A small relative of Queen Anne’s Lace, this one grows in the woods and bears its few-flowered umbels in spring. This plant was growing along the Trillium Trail, Fox Chapel, where it was blooming in the middle of May. The fern-like leaves are distinctive. A similar species, O. longistylis, is not hairy, and thus easy to distinguish.

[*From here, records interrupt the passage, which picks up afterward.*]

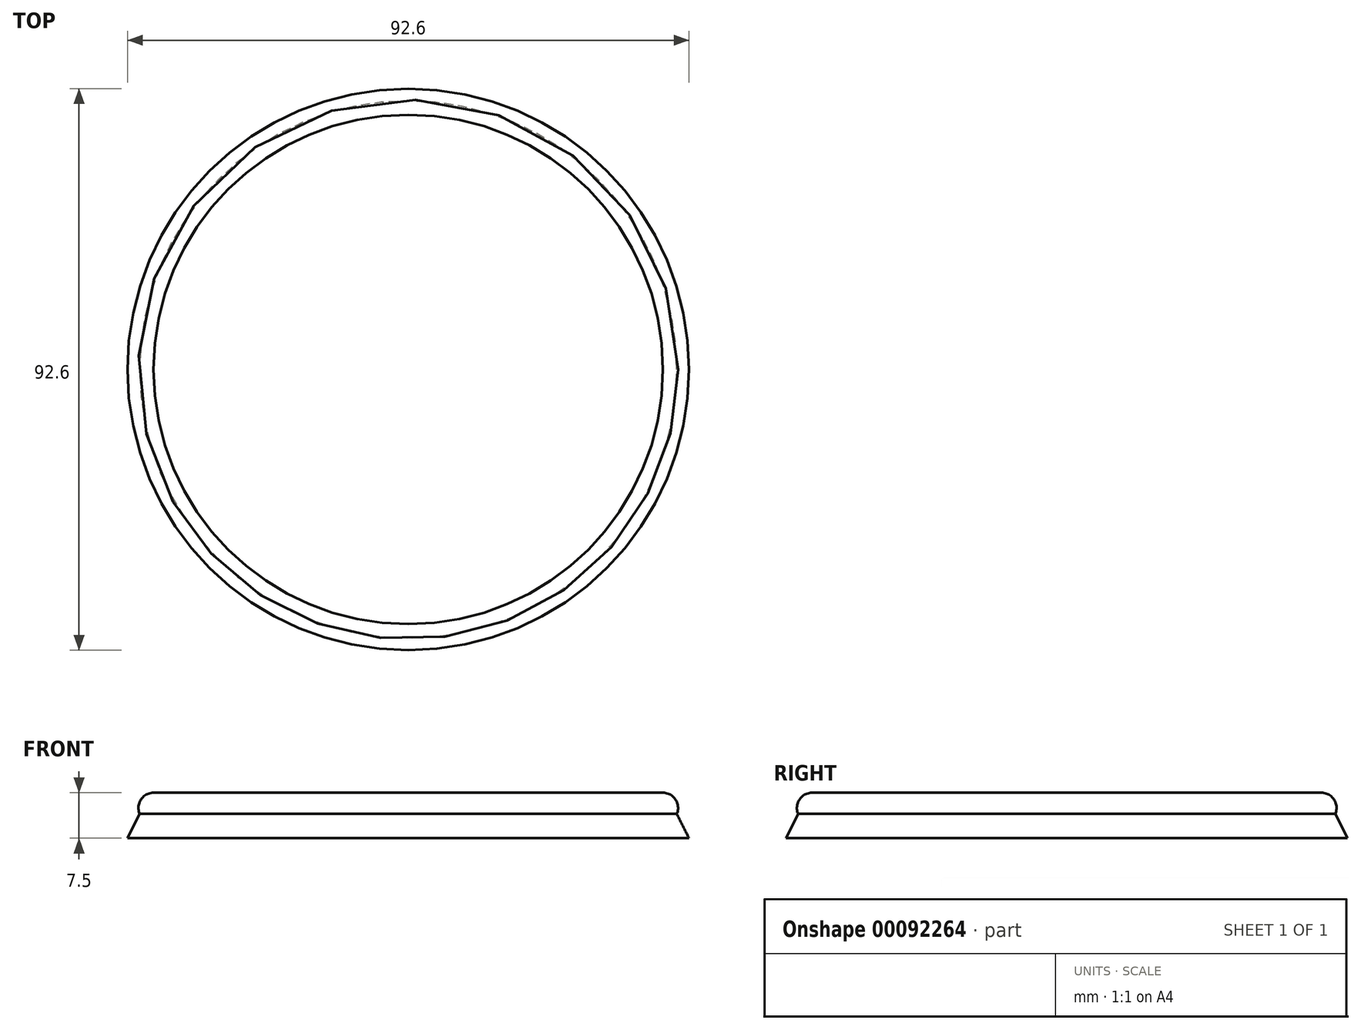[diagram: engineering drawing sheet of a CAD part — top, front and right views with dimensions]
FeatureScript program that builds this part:
annotation { "Feature Type Name" : "Feature", "Feature Type Description" : "" }
export const myFeature = defineFeature(function(context is Context, id is Id, definition is map)
    precondition{}
    {
        {
            var Q0;
            Q0=qCreatedBy(makeId("Front.planeOp"),FACE);
            var sketch = newSketch(context, id + "F0", { "sketchPlane" : qUnion([Q0])});
            skLineSegment(sketch, "E0", {"start": v(0, 0) * mm, "end": v(0, 7.5) * mm, "construction": true});
            skLineSegment(sketch, "E1", {"start": v(0, 7.5) * mm, "end": v(42, 7.5) * mm, "construction": true});
            skArc(sketch, "E2", {"start": v(42, 7.5) * mm, "mid": v(44.1, 6.37) * mm, "end": v(44.3, 4) * mm});
            skLineSegment(sketch, "E3", {"start": v(44.3, 4) * mm, "end": v(46.3, 0) * mm});
            skSolve(sketch);
        }
        {
            var Q0;
            Q0 = qConstructionFilter(qBodyType(qCreatedBy(id + "F0" ,EDGE), BodyType.WIRE), ConstructionObject.NO);
            var Q1;
            Q1=sQuery(id+"F0.wireOp",EDGE,"E0");
            revolve(context, id + "F1", {"bodyType" : ToolBodyType.SURFACE, "surfaceEntities" : qUnion([Q0]), "axis" : qUnion([Q1]), "revolveType" : RevolveType.FULL});
        }
    });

Gray describes the genus and the species (which he spells Claytoni):
OSMORHÏZA Raf. SWEET CICELY. Calyx-teeth obsolete. Fruit with prominent caudate attenuation at base, and equal ribs. — Glabrous to hirsute perennials with thick aromatic roots, ternately compound leaves, ovate variously toothed leaflets, few-leaved in volucres, and white flowers in few-rayed and few-fruited umbels. (Name from osme, a scent, and rhiza, a root.) Washingtonia Raf.
O. Claytoni (Michx.) Clarke. Stems rather slender, 8-9 dm. high, vinous-pubescent; leaves <2-3-ternate, crisp-hairy; leaflets mostly 4-7 cm. long, acuminate, crenate-dentate and somewhat cleft; stipules ciliate-hispid; fruit (not including the attenuate base) 1-1.8 cm. long; stylopodium and style 0.7-1 mm. long. (O. brevistylis DC; Washingtonia Claytoni Britton.) — Open woods, e. Que. to w. Ont., s. to N. С, Ala., Mo., and Kan.